Not much knitting has been achieved this week. Sometimes the unexpected happens, and not always in a good way. On Monday I managed to break my ankle by falling awkwardly in a dead faint. I thought it was a nasty sprain, having sprained my ankle before. By the end of Tuesday it was so painful, despite plenty of rest and icepacks, that next morning I went to the local hospital and got it x-rayed. The radiographer took one look at it and said ‘I think you’ve broken it, love’. As soon as he took the picture, he said, ‘Yes, it’s gone’. It was a spiral fracture of the fibula.
I’ve never fainted in my life, so the faint was the first shock. On top of that, it never occurred to me that I might have broken my ankle. That was shock no 2. How could it be broken when I walked on it, albeit painfully, for 2 days? Right after I fainted, I went to my doctor who was more concerned about the faint than the sprain. He didn’t even look at my ankle. If he had, he probably would have sent me straight to A&E.
Shock no 3 was Thursday morning at the Fracture Clinic in the main hospital, where the consultant looked at my x-rays. ‘This fracture needs pinning’, he said, ‘or you will get arthritis in the joint. We’ll do it today. When did you last eat?’ I couldn’t believe it. I had seen the x-ray and the bone wasn’t displaced, so I thought they would just re-plaster it and send me on my way.

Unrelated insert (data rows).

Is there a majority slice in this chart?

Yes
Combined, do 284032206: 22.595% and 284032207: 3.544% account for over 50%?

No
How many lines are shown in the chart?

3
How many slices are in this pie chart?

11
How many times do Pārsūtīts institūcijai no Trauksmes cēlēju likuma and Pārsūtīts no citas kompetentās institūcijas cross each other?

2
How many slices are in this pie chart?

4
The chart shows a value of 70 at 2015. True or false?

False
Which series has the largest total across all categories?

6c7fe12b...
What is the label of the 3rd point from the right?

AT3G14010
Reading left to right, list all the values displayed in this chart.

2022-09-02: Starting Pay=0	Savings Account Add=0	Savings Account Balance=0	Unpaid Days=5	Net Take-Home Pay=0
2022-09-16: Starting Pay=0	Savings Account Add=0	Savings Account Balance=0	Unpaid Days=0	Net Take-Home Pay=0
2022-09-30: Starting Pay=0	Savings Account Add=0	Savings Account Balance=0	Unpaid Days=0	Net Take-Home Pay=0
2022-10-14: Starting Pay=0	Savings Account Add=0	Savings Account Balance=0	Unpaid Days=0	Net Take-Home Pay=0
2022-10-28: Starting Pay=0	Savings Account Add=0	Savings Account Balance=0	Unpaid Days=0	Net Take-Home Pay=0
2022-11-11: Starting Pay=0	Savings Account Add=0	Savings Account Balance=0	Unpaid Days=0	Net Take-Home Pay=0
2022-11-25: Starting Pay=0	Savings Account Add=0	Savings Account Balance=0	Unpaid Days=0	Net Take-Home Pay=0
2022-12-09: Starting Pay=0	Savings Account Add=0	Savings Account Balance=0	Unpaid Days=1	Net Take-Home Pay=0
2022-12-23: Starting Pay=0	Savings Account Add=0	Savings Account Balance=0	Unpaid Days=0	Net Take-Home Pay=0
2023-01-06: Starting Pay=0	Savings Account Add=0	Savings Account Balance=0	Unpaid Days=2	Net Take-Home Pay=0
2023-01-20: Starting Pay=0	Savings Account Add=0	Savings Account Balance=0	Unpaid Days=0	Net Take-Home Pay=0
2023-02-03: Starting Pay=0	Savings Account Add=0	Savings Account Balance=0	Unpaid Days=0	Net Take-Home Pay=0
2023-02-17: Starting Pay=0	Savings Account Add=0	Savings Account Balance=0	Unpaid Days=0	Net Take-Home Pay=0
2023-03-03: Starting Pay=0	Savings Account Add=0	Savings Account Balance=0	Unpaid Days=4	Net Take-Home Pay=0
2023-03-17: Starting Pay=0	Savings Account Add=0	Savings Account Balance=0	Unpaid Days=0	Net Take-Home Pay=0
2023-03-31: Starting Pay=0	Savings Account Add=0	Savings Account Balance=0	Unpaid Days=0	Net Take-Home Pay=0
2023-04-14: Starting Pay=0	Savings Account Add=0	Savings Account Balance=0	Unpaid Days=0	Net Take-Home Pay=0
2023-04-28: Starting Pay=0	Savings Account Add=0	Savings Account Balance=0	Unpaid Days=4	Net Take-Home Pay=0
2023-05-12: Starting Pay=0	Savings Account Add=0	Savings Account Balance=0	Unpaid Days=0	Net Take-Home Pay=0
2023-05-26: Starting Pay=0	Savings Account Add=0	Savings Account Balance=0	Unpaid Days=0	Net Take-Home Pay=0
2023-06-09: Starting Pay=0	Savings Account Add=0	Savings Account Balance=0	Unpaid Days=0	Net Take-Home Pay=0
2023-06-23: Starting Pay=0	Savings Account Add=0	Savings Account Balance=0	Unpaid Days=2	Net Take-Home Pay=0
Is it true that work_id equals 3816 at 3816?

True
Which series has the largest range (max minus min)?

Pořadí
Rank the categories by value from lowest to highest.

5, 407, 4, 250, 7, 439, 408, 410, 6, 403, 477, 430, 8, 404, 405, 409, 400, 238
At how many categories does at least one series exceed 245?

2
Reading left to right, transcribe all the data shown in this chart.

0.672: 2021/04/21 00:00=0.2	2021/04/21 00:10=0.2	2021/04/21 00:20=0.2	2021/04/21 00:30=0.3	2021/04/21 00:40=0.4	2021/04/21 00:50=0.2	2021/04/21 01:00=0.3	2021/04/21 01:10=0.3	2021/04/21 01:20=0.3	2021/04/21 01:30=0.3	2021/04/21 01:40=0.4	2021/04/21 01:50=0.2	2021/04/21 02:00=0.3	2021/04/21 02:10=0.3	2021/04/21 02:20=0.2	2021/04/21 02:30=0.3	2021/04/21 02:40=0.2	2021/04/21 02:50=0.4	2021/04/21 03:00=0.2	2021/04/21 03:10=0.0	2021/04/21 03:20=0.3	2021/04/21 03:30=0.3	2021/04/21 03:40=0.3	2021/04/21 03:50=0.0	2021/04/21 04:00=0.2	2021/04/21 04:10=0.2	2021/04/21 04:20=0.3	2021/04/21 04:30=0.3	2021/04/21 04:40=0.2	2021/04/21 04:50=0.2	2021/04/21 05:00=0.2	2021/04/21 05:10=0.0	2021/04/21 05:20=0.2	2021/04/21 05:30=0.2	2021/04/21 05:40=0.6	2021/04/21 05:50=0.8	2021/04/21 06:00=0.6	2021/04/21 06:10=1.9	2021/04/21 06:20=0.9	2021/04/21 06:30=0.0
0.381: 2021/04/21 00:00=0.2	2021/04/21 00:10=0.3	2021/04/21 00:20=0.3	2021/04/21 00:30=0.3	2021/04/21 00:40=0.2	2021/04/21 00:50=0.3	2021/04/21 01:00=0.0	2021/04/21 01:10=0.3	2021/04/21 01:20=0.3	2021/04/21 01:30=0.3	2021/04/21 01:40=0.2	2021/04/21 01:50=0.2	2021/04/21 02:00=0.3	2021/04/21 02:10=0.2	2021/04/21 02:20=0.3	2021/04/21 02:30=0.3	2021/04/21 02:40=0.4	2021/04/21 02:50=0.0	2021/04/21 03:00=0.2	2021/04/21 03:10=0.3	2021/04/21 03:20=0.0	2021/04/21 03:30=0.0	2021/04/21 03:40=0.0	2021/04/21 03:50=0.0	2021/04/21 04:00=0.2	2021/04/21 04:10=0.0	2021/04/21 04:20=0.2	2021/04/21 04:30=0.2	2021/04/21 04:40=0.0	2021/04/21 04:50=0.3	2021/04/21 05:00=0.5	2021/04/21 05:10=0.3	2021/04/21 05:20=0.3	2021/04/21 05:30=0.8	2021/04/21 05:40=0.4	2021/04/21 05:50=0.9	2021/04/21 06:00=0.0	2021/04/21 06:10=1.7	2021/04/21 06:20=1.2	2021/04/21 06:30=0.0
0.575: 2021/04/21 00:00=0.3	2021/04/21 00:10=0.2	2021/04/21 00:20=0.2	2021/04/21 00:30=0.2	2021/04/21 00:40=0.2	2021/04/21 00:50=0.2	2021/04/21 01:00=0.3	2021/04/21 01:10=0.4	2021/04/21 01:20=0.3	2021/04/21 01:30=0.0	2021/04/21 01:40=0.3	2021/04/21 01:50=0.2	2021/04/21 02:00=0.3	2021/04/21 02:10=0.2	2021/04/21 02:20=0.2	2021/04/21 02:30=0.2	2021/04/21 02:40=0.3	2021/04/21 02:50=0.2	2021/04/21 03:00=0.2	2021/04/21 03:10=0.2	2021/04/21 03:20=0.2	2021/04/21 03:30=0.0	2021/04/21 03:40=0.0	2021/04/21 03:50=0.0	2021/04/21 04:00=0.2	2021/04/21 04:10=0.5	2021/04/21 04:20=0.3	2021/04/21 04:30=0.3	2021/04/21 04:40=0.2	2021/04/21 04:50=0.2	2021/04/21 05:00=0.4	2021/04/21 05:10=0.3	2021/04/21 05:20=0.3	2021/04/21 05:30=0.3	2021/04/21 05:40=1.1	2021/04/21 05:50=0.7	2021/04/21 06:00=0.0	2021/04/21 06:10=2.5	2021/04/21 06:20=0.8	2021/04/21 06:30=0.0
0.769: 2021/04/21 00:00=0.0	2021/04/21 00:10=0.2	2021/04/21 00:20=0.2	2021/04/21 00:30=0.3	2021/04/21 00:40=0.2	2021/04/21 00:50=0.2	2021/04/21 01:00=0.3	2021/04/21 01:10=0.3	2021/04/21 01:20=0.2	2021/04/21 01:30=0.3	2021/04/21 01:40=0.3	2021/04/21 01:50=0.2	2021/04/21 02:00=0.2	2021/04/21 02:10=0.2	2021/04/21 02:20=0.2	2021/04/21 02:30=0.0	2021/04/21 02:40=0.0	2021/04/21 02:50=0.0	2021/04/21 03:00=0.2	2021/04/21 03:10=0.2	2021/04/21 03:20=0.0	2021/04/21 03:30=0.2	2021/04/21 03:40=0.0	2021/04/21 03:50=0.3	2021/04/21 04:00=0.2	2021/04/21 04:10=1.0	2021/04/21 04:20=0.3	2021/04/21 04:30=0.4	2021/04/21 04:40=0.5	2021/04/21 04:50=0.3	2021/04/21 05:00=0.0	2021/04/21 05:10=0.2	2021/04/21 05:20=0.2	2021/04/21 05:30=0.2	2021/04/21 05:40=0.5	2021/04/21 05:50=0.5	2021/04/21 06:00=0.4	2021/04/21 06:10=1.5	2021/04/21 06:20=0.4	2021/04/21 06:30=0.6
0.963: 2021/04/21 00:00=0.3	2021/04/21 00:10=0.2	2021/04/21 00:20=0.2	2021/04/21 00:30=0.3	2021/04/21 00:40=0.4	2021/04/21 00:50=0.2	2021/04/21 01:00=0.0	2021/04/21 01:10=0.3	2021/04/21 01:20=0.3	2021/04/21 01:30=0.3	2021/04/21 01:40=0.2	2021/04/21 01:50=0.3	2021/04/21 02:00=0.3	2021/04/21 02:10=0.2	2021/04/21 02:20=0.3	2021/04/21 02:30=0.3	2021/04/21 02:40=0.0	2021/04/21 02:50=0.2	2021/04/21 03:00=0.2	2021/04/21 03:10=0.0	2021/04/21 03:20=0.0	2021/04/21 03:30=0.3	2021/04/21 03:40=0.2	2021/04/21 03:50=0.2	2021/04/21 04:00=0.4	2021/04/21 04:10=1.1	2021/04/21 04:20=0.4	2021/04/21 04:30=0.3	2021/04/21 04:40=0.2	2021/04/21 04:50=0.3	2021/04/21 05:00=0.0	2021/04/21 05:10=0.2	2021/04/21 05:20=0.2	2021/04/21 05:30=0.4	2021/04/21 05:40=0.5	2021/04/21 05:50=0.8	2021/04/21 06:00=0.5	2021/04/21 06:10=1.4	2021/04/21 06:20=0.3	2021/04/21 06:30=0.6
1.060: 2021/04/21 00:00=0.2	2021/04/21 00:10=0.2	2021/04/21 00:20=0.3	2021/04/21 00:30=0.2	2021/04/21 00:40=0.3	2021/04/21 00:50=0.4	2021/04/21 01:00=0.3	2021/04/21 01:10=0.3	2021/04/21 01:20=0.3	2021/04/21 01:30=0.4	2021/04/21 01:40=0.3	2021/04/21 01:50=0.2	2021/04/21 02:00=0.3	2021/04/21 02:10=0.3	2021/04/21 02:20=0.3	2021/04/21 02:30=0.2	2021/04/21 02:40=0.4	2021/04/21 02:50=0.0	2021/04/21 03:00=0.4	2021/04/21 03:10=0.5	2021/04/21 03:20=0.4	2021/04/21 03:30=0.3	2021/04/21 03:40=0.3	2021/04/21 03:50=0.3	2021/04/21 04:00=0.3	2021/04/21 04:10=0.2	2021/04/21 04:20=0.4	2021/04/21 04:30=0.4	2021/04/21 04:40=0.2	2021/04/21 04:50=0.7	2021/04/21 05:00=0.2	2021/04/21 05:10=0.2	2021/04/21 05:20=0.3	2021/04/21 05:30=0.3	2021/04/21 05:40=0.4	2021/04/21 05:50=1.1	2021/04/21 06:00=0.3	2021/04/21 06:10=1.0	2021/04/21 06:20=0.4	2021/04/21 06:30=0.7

Because I had eaten a banana at 9 o’clock, they would not operate until at least 3pm, so I was taken to a bed in a ward to wait my turn. I’m usually fit and well, so a hospital is an unfamiliar environment to me. Still reeling from the shock of my situation, I was a brave girl and waited patiently, trying to read the paper and swapping text messages with the OH. I had already seen 4 different doctors and 3 nurses, who were all terribly careful about taking my history and explaining the procedure. The anaesthetist marked a big black arrow on my knee pointing towards my ankle, which I found rather comical, since they could hardly do the wrong leg – as if the plaster and the black and blue swollen ankle underneath it wasn’t enough of a clue. The battery on my phone was very low and 3 o’clock came and went and I was still waiting. My leg started to throb and I was suddenly very tired. I lay down on the bed and the tears came.
The nurse came to tell me it was time to get the dreaded gown on and found me a blubbering mess. Far from telling me to pull myself together, she kindly fetched me tissues. The theatre nurses were just as patient with me. ‘Are you feeling anxious sweetheart?’ But I wasn’t anxious about the procedure or the anaesthetic. I just couldn’t believe this was happening. I didn’t much like the idea of pieces of metal being placed permanently in my leg, all because I had fainted – the very first shock of the week which still needs investigating.
I was processed very efficiently and very well looked after on the ward during the night. It helped that the lady in the next bed was friendly and talkative. She had just had her entire shoulder replaced. I realised that the other 4 women on the ward were also suffering much more than me, including a young mother who had broken both her legs and 3 ribs trying to reach her child. At least I had one fit leg to hobble on.
The surgeon came to see me and told me the operation had gone well. But it was essential that I rest with my leg elevated for 2 weeks. I was still under the impression that I could go to work on Monday, on crutches. He said absolutely not. If I put any weight on my injured ankle, I could undo all his good work. Get a sick note and stay at home. This was another blow. I work in a very small company and my absence for 2 weeks or more would be hugely inconvenient. I started to think about contingencies and how much work I could do from home.
Back at home, our entire routine has changed. I can’t walk very far, or stand for very long. I can’t carry things around as I don’t have free hands. I can’t drive. Getting up and down the stairs is tiring and I’m scared of losing my balance. OH has had to take over all of the shopping and housework. During my first night back at home, the hospital drugs wore off completely and I woke at 5am thinking I was being stabbed in the ankle. The pain was very frightening and I screamed at the OH to fetch my painkillers. No-one had warned me it would be this painful after the operation, but I’m glad they didn’t. Now I understood why they fed me painkillers every 4 hours and gave me a large stock to take home with me.
Writing this has helped me to process the shock. Thank goodness for blogging! Slowly I am getting stronger. The weather is beautiful and I am surrounded by my hot, sleepy, snuggly cats.